Sedang Trending 1 tahun yang lalu

Mataram, Suara ‘Aisyiyah – Pagi ini, (8/8) Pimpinan Wilayah ‘Aisyiyah Nusa Tenggara Barat (PWA NTB) adakan Peningkatan Peran Serta ‘Aisyiyah dalam Pencegahan Praktik Pemotongan dan Perlukaan Genitalia Perempuan (P2GP) di Nusa Tenggara Barat.

Dr. Astuti, Ketua Tim Kerja Kesehatan Kelompok Rentan yangg merupakan salah satu narasumber pada aktivitas kali ini dalam pemaparannya mengungkapkan bahwa P2GP alias sunat pada wanita ini berbahaya. “Sunat pada wanita tidak mempunyai faedah kesehatan, apalagi merugikan kesehatan perempuan. Hal ini dapat memicu komplikasi jangka pendek dan jangka panjang.” ungkapnya. Ia mengungkap bahwa tindakan ini telah diakui secara internasional sebagai corak kekerasan alias apalagi diskriminasi terhadap perempuan.

Dampak jangka pendek yangg dapat dirasakan antara lain adalah nyeri hebat, pendarahan, infeksi, alias apalagi tetanus jika perangkat yangg digunakan dalam tindakan tidak steril. Adapun dalam jangka panjang, ada juga masalah saat buang air kecil, menstruasi, dan berasosiasi seksual. Astuti menambahkan bahwa ini belum termasuk akibat secara psikologis pada korban.

Berdasarkan info terbaru dalam Survei Pengalaman Hidup Perempuan Nasional tahun 2021, dia menyampaikan bahwa terdapat 55% anak wanita usia 15-49 tahun yangg tinggal berbareng keluarganya telah menjalankan praktik sunat perempuan. Sebanyak 34,8% wanita menyatakan bahwa wanita tidak perlu disunat dan 49,3% menyatakan bahwa wanita perlu disunat. Alasan perlunya ada beragam macam, baik itu agama, budaya, dan lain-lain.
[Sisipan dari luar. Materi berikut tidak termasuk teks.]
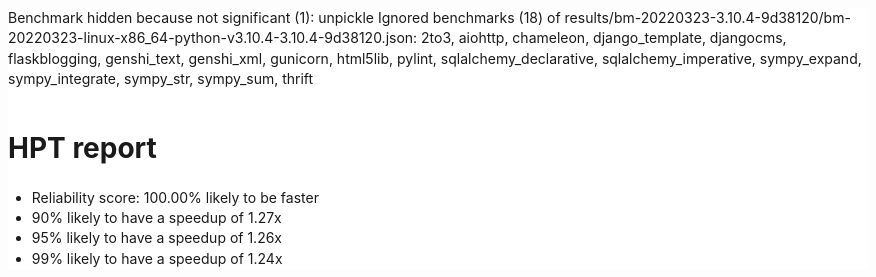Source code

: Benchmark hidden because not significant (1): unpickle
Ignored benchmarks (18) of results/bm-20220323-3.10.4-9d38120/bm-20220323-linux-x86_64-python-v3.10.4-3.10.4-9d38120.json: 2to3, aiohttp, chameleon, django_template, djangocms, flaskblogging, genshi_text, genshi_xml, gunicorn, html5lib, pylint, sqlalchemy_declarative, sqlalchemy_imperative, sympy_expand, sympy_integrate, sympy_str, sympy_sum, thrift


# HPT report

- Reliability score: 100.00% likely to be faster
- 90% likely to have a speedup of 1.27x
- 95% likely to have a speedup of 1.26x
- 99% likely to have a speedup of 1.24x
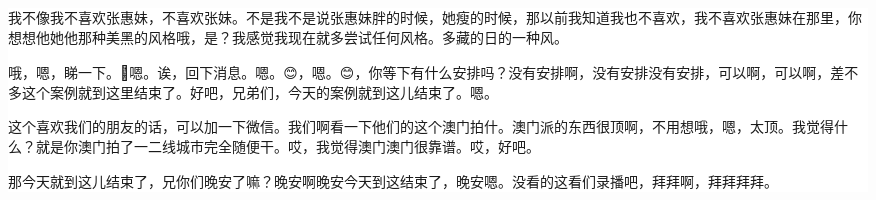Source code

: 我不像我不喜欢张惠妹，不喜欢张妹。不是我不是说张惠妹胖的时候，她瘦的时候，那以前我知道我也不喜欢，我不喜欢张惠妹在那里，你想想他她他那种美黑的风格哦，是？我感觉我现在就多尝试任何风格。多藏的日的一种风。

哦，嗯，睇一下。🎼嗯。诶，回下消息。嗯。😊，嗯。😊，你等下有什么安排吗？没有安排啊，没有安排没有安排，可以啊，可以啊，差不多这个案例就到这里结束了。好吧，兄弟们，今天的案例就到这儿结束了。嗯。

这个喜欢我们的朋友的话，可以加一下微信。我们啊看一下他们的这个澳门拍什。澳门派的东西很顶啊，不用想哦，嗯，太顶。我觉得什么？就是你澳门拍了一二线城市完全随便干。哎，我觉得澳门澳门很靠谱。哎，好吧。

那今天就到这儿结束了，兄你们晚安了嘛？晚安啊晚安今天到这结束了，晚安嗯。没看的这看们录播吧，拜拜啊，拜拜拜拜。

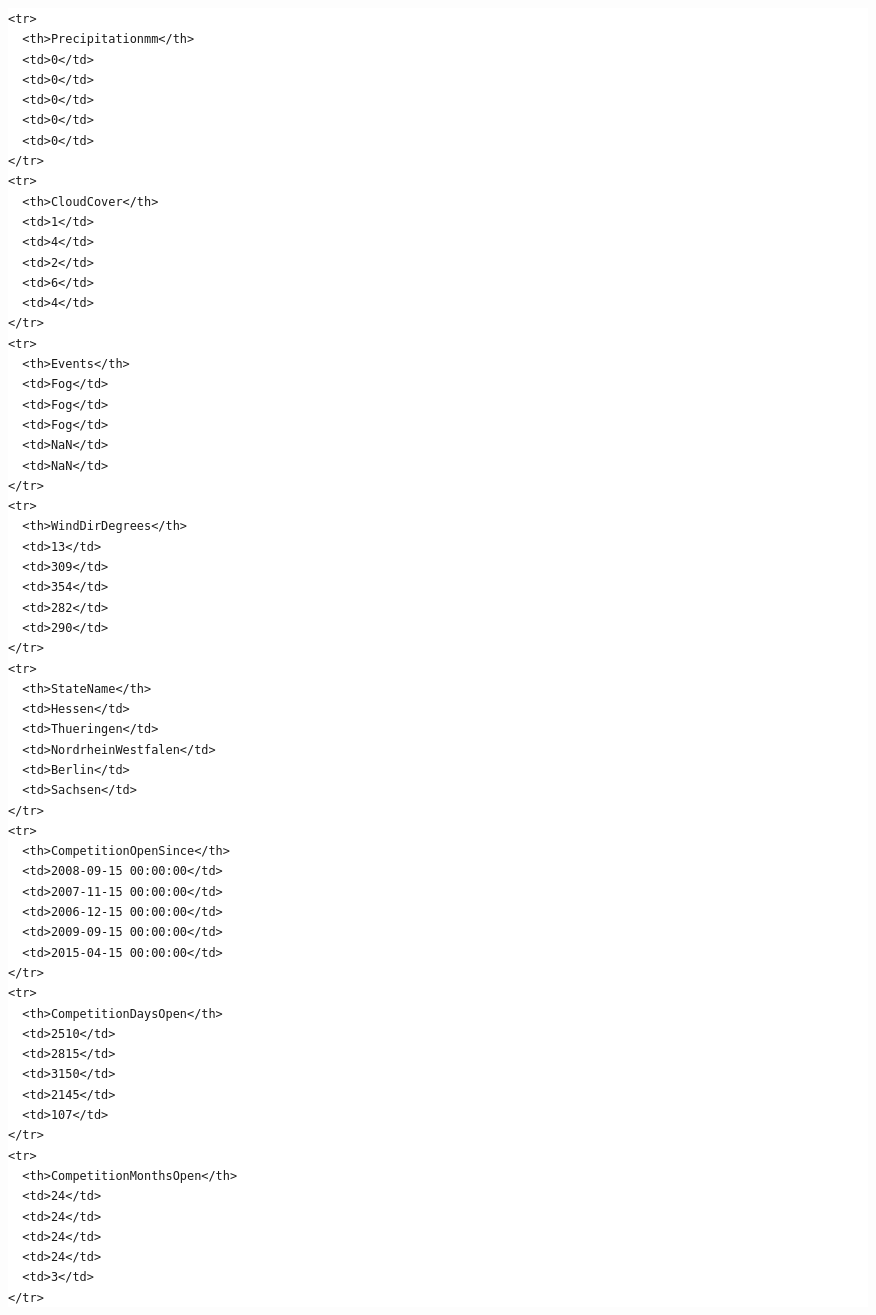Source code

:     <tr>
      <th>Precipitationmm</th>
      <td>0</td>
      <td>0</td>
      <td>0</td>
      <td>0</td>
      <td>0</td>
    </tr>
    <tr>
      <th>CloudCover</th>
      <td>1</td>
      <td>4</td>
      <td>2</td>
      <td>6</td>
      <td>4</td>
    </tr>
    <tr>
      <th>Events</th>
      <td>Fog</td>
      <td>Fog</td>
      <td>Fog</td>
      <td>NaN</td>
      <td>NaN</td>
    </tr>
    <tr>
      <th>WindDirDegrees</th>
      <td>13</td>
      <td>309</td>
      <td>354</td>
      <td>282</td>
      <td>290</td>
    </tr>
    <tr>
      <th>StateName</th>
      <td>Hessen</td>
      <td>Thueringen</td>
      <td>NordrheinWestfalen</td>
      <td>Berlin</td>
      <td>Sachsen</td>
    </tr>
    <tr>
      <th>CompetitionOpenSince</th>
      <td>2008-09-15 00:00:00</td>
      <td>2007-11-15 00:00:00</td>
      <td>2006-12-15 00:00:00</td>
      <td>2009-09-15 00:00:00</td>
      <td>2015-04-15 00:00:00</td>
    </tr>
    <tr>
      <th>CompetitionDaysOpen</th>
      <td>2510</td>
      <td>2815</td>
      <td>3150</td>
      <td>2145</td>
      <td>107</td>
    </tr>
    <tr>
      <th>CompetitionMonthsOpen</th>
      <td>24</td>
      <td>24</td>
      <td>24</td>
      <td>24</td>
      <td>3</td>
    </tr>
Baca Juga: Perempuan dan Literasi Iklim

Meskipun ada pihak yangg mengatasnamakan kepercayaan dalam melihaat urgensi sunat perempuan, Muhammadiyah sendiri dalam Fatwa Tarjih telah memutuskan bahwa perihal tersebut tidak disyariatkan. Siti Aisyah, salah satu narasumber sekaligus Ketua Pimpinan Pusat ‘Aisyiyah Majelis Tabligh dan Ketarjihan mengatakan “Sunat disyariatkan bagi laki-laki dan tidak disyariatkan bagi perempuan.”
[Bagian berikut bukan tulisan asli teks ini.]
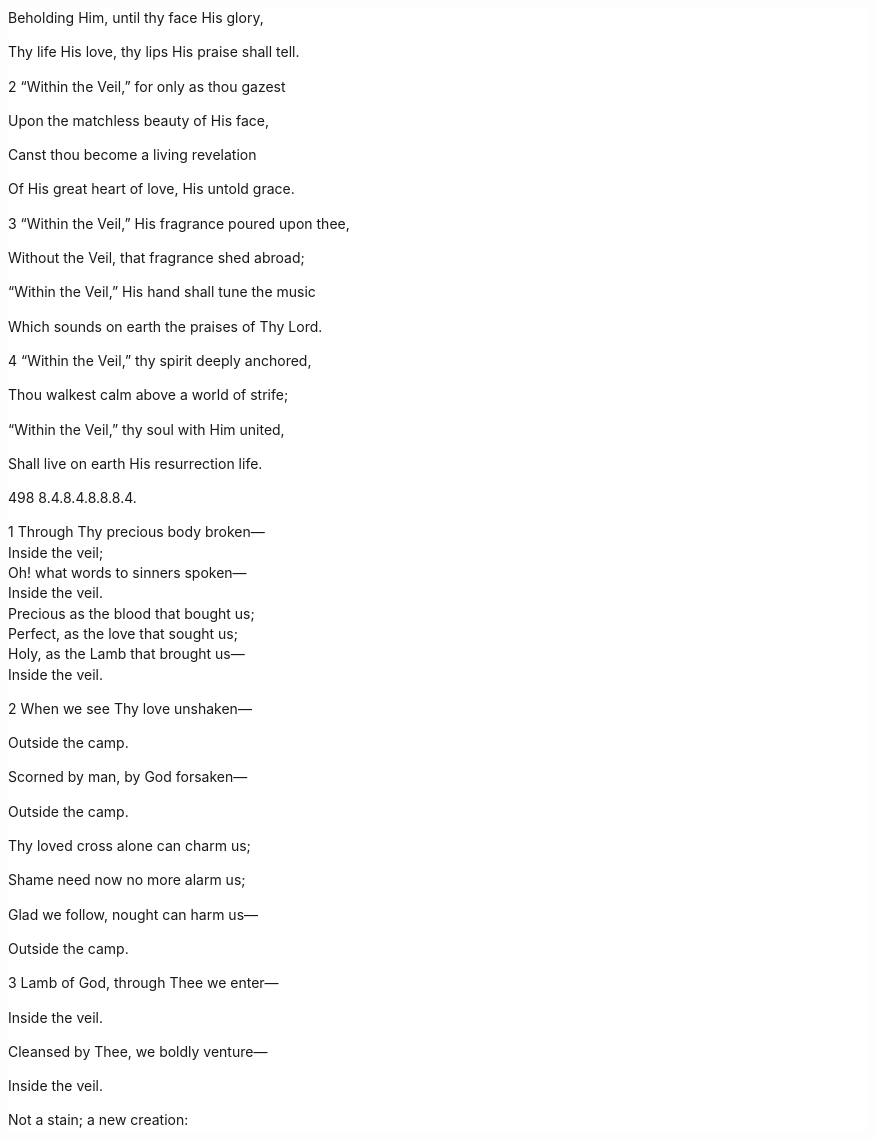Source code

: Beholding Him, until thy face His glory,

Thy life His love, thy lips His praise shall tell.

2 “Within the Veil,” for only as thou gazest

Upon the matchless beauty of His face,

Canst thou become a living revelation

Of His great heart of love, His untold grace.

3 “Within the Veil,” His fragrance poured upon thee,

Without the Veil, that fragrance shed abroad;

“Within the Veil,” His hand shall tune the music

Which sounds on earth the praises of Thy Lord.

4 “Within the Veil,” thy spirit deeply anchored,

Thou walkest calm above a world of strife;

“Within the Veil,” thy soul with Him united,

Shall live on earth His resurrection life.

498 8.4.8.4.8.8.8.4.

1 Through Thy precious body broken—\
Inside the veil;\
Oh! what words to sinners spoken—\
Inside the veil.\
Precious as the blood that bought us;\
Perfect, as the love that sought us;\
Holy, as the Lamb that brought us—\
Inside the veil.

2 When we see Thy love unshaken—

Outside the camp.

Scorned by man, by God forsaken—

Outside the camp.

Thy loved cross alone can charm us;

Shame need now no more alarm us;

Glad we follow, nought can harm us—

Outside the camp.

3 Lamb of God, through Thee we enter—

Inside the veil.

Cleansed by Thee, we boldly venture—

Inside the veil.

Not a stain; a new creation:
“Mahmud Syaltut beranggapan jika khitan bagi wanita itu tidak ada dalil yangg kuat, jadi dikembalikan ke aspek kesehatan, positif negatifnya. Kalau tidak berfaedah bagi wanita ya ditinggalkan saja” imbuh Ketua Pimpinan Pusat ‘Aisyiyah itu.
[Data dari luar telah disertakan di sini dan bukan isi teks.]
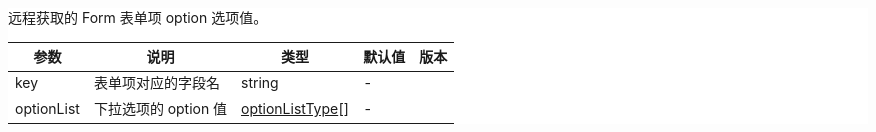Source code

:远程获取的 Form 表单项 option 选项值。

| 参数       | 说明                 | 类型                             | 默认值 | 版本 |
| ---------- | -------------------- | -------------------------------- | ------ | ---- |
| key        | 表单项对应的字段名   | string                           | -      |      |
| optionList | 下拉选项的 option 值 | [optionListType](#optionlist)\[] | -      |      |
Sejalan dengan Fatwa Tarjih, dr. Agus Rusdhy juga melarang tindakan tersebut. Dirinya mau membahas lebih banyak tapi sayangnya tidak banyak info yangg mendukung. “Tidak banyak literatur yangg membahas, terutama dari Indonesia.” ujarnya. “Entah ini memang sudah tidak ada lagi yangg melakukan alias memang tidak ada pelaporan ke pihak berwenang” katanya prihatin.